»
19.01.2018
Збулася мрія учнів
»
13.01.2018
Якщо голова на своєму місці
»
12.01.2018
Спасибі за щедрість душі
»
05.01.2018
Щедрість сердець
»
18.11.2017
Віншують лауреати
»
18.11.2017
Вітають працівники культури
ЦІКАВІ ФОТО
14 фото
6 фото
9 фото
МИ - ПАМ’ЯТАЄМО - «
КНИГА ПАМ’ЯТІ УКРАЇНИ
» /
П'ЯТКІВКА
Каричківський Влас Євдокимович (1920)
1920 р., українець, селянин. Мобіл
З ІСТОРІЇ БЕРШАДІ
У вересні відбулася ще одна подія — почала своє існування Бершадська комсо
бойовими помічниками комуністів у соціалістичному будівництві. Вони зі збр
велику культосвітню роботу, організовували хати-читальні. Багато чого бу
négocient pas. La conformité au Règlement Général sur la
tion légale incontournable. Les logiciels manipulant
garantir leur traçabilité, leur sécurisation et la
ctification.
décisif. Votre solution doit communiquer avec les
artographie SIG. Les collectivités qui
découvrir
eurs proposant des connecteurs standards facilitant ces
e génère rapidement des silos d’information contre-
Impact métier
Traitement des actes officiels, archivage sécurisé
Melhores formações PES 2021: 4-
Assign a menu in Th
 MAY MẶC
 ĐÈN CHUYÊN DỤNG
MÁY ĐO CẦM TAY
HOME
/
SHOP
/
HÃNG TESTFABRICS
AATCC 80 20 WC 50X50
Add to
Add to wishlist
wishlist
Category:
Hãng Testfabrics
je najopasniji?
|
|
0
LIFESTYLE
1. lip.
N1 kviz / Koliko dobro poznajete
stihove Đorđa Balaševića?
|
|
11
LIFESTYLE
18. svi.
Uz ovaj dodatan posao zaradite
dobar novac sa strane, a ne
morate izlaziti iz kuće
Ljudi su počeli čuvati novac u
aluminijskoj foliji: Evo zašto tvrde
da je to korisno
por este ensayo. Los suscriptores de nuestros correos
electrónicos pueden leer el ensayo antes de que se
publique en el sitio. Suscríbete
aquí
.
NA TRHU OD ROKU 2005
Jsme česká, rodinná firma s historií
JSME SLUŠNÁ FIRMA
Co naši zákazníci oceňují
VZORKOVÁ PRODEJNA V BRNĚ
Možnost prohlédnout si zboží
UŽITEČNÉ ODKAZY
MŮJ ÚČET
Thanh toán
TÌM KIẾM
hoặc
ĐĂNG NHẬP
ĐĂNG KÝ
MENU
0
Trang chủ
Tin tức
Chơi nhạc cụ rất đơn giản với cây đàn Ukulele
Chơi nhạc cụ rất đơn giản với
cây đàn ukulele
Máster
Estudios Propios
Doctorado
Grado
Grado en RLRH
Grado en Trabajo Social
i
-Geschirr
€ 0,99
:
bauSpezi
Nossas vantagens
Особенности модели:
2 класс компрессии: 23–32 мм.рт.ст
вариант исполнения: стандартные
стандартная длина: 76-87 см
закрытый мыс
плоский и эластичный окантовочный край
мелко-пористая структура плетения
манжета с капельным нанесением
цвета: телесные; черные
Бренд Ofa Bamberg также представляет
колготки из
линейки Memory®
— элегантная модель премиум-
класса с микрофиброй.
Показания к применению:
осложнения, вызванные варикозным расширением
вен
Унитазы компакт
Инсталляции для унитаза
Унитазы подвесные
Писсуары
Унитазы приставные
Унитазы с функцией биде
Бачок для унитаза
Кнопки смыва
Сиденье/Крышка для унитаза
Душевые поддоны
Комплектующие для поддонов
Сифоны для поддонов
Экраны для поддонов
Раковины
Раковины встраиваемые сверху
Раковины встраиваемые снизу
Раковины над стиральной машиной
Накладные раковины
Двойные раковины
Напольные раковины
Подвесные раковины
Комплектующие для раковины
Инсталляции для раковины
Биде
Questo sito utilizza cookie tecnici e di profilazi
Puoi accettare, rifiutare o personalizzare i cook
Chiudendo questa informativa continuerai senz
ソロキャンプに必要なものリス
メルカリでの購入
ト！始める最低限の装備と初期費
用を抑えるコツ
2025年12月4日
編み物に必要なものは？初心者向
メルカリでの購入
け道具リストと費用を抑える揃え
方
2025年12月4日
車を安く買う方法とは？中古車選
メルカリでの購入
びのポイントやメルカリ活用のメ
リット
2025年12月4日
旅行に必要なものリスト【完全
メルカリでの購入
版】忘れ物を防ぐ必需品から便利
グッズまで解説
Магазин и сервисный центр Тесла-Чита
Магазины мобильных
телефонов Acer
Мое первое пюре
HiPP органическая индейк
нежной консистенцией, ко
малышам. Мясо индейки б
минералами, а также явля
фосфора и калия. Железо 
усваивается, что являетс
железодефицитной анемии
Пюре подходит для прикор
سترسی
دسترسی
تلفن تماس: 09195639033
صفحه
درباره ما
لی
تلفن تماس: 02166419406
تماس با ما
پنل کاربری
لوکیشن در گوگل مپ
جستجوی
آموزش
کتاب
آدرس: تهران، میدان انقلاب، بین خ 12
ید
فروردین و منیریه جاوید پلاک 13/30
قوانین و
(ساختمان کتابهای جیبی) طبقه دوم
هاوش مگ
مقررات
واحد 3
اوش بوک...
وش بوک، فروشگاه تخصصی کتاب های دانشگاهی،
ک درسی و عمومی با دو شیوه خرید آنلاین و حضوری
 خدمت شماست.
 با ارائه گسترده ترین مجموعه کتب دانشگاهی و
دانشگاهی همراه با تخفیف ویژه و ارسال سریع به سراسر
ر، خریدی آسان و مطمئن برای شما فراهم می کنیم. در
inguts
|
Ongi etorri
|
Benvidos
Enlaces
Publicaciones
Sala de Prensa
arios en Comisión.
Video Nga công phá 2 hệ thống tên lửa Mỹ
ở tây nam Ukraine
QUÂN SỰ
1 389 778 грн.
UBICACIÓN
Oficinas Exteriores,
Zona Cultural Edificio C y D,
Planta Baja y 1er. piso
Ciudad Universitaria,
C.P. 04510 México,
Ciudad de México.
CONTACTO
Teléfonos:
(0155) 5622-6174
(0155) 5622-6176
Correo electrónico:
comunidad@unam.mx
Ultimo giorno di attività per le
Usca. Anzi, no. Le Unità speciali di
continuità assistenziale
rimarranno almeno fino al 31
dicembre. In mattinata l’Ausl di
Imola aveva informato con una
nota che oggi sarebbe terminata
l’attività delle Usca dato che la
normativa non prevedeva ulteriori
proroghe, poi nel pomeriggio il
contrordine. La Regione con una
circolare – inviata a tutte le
※
▶ **TASK TO COMPLETE**:
What is needed is the full listing, reproduced exactly.

▶ **OUTPUT BELOW**:
»
19.01.2018
Збулася мрія учнів
»
13.01.2018
Якщо голова на своєму місці
»
12.01.2018
Спасибі за щедрість душі
»
05.01.2018
Щедрість сердець
»
18.11.2017
Віншують лауреати
»
18.11.2017
Вітають працівники культури
ЦІКАВІ ФОТО
14 фото
6 фото
9 фото
МИ - ПАМ’ЯТАЄМО - «
КНИГА ПАМ’ЯТІ УКРАЇНИ
» /
П'ЯТКІВКА
Каричківський Влас Євдокимович (1920)
1920 р., українець, селянин. Мобіл
З ІСТОРІЇ БЕРШАДІ
У вересні відбулася ще одна подія — почала своє існування Бершадська комсо
бойовими помічниками комуністів у соціалістичному будівництві. Вони зі збр
велику культосвітню роботу, організовували хати-читальні. Багато чого бу
négocient pas. La conformité au Règlement Général sur la
tion légale incontournable. Les logiciels manipulant
garantir leur traçabilité, leur sécurisation et la
ctification.
décisif. Votre solution doit communiquer avec les
artographie SIG. Les collectivités qui
découvrir
eurs proposant des connecteurs standards facilitant ces
e génère rapidement des silos d’information contre-
Impact métier
Traitement des actes officiels, archivage sécurisé
Melhores formações PES 2021: 4-
Assign a menu in Th
 MAY MẶC
 ĐÈN CHUYÊN DỤNG
MÁY ĐO CẦM TAY
HOME
/
SHOP
/
HÃNG TESTFABRICS
AATCC 80 20 WC 50X50
Add to
Add to wishlist
wishlist
Category:
Hãng Testfabrics
je najopasniji?
|
|
0
LIFESTYLE
1. lip.
N1 kviz / Koliko dobro poznajete
stihove Đorđa Balaševića?
|
|
11
LIFESTYLE
18. svi.
Uz ovaj dodatan posao zaradite
dobar novac sa strane, a ne
morate izlaziti iz kuće
Ljudi su počeli čuvati novac u
aluminijskoj foliji: Evo zašto tvrde
da je to korisno
por este ensayo. Los suscriptores de nuestros correos
electrónicos pueden leer el ensayo antes de que se
publique en el sitio. Suscríbete
aquí
.
NA TRHU OD ROKU 2005
Jsme česká, rodinná firma s historií
JSME SLUŠNÁ FIRMA
Co naši zákazníci oceňují
VZORKOVÁ PRODEJNA V BRNĚ
Možnost prohlédnout si zboží
UŽITEČNÉ ODKAZY
MŮJ ÚČET
Thanh toán
TÌM KIẾM
hoặc
ĐĂNG NHẬP
ĐĂNG KÝ
MENU
0
Trang chủ
Tin tức
Chơi nhạc cụ rất đơn giản với cây đàn Ukulele
Chơi nhạc cụ rất đơn giản với
cây đàn ukulele
Máster
Estudios Propios
Doctorado
Grado
Grado en RLRH
Grado en Trabajo Social
i
-Geschirr
€ 0,99
:
bauSpezi
Nossas vantagens
Особенности модели:
2 класс компрессии: 23–32 мм.рт.ст
вариант исполнения: стандартные
стандартная длина: 76-87 см
закрытый мыс
плоский и эластичный окантовочный край
мелко-пористая структура плетения
манжета с капельным нанесением
цвета: телесные; черные
Бренд Ofa Bamberg также представляет
колготки из
линейки Memory®
— элегантная модель премиум-
класса с микрофиброй.
Показания к применению:
осложнения, вызванные варикозным расширением
вен
Унитазы компакт
Инсталляции для унитаза
Унитазы подвесные
Писсуары
Унитазы приставные
Унитазы с функцией биде
Бачок для унитаза
Кнопки смыва
Сиденье/Крышка для унитаза
Душевые поддоны
Комплектующие для поддонов
Сифоны для поддонов
Экраны для поддонов
Раковины
Раковины встраиваемые сверху
Раковины встраиваемые снизу
Раковины над стиральной машиной
Накладные раковины
Двойные раковины
Напольные раковины
Подвесные раковины
Комплектующие для раковины
Инсталляции для раковины
Биде
Questo sito utilizza cookie tecnici e di profilazi
Puoi accettare, rifiutare o personalizzare i cook
Chiudendo questa informativa continuerai senz
ソロキャンプに必要なものリス
メルカリでの購入
ト！始める最低限の装備と初期費
用を抑えるコツ
2025年12月4日
編み物に必要なものは？初心者向
メルカリでの購入
け道具リストと費用を抑える揃え
方
2025年12月4日
車を安く買う方法とは？中古車選
メルカリでの購入
びのポイントやメルカリ活用のメ
リット
2025年12月4日
旅行に必要なものリスト【完全
メルカリでの購入
版】忘れ物を防ぐ必需品から便利
グッズまで解説
Магазин и сервисный центр Тесла-Чита
Магазины мобильных
телефонов Acer
Мое первое пюре
HiPP органическая индейк
нежной консистенцией, ко
малышам. Мясо индейки б
минералами, а также явля
фосфора и калия. Железо 
усваивается, что являетс
железодефицитной анемии
Пюре подходит для прикор
سترسی
دسترسی
تلفن تماس: 09195639033
صفحه
درباره ما
لی
تلفن تماس: 02166419406
تماس با ما
پنل کاربری
لوکیشن در گوگل مپ
جستجوی
آموزش
کتاب
آدرس: تهران، میدان انقلاب، بین خ 12
ید
فروردین و منیریه جاوید پلاک 13/30
قوانین و
(ساختمان کتابهای جیبی) طبقه دوم
هاوش مگ
مقررات
واحد 3
اوش بوک...
وش بوک، فروشگاه تخصصی کتاب های دانشگاهی،
ک درسی و عمومی با دو شیوه خرید آنلاین و حضوری
 خدمت شماست.
 با ارائه گسترده ترین مجموعه کتب دانشگاهی و
دانشگاهی همراه با تخفیف ویژه و ارسال سریع به سراسر
ر، خریدی آسان و مطمئن برای شما فراهم می کنیم. در
inguts
|
Ongi etorri
|
Benvidos
Enlaces
Publicaciones
Sala de Prensa
arios en Comisión.
Video Nga công phá 2 hệ thống tên lửa Mỹ
ở tây nam Ukraine
QUÂN SỰ
1 389 778 грн.
UBICACIÓN
Oficinas Exteriores,
Zona Cultural Edificio C y D,
Planta Baja y 1er. piso
Ciudad Universitaria,
C.P. 04510 México,
Ciudad de México.
CONTACTO
Teléfonos:
(0155) 5622-6174
(0155) 5622-6176
Correo electrónico:
comunidad@unam.mx
Ultimo giorno di attività per le
Usca. Anzi, no. Le Unità speciali di
continuità assistenziale
rimarranno almeno fino al 31
dicembre. In mattinata l’Ausl di
Imola aveva informato con una
nota che oggi sarebbe terminata
l’attività delle Usca dato che la
normativa non prevedeva ulteriori
proroghe, poi nel pomeriggio il
contrordine. La Regione con una
circolare – inviata a tutte le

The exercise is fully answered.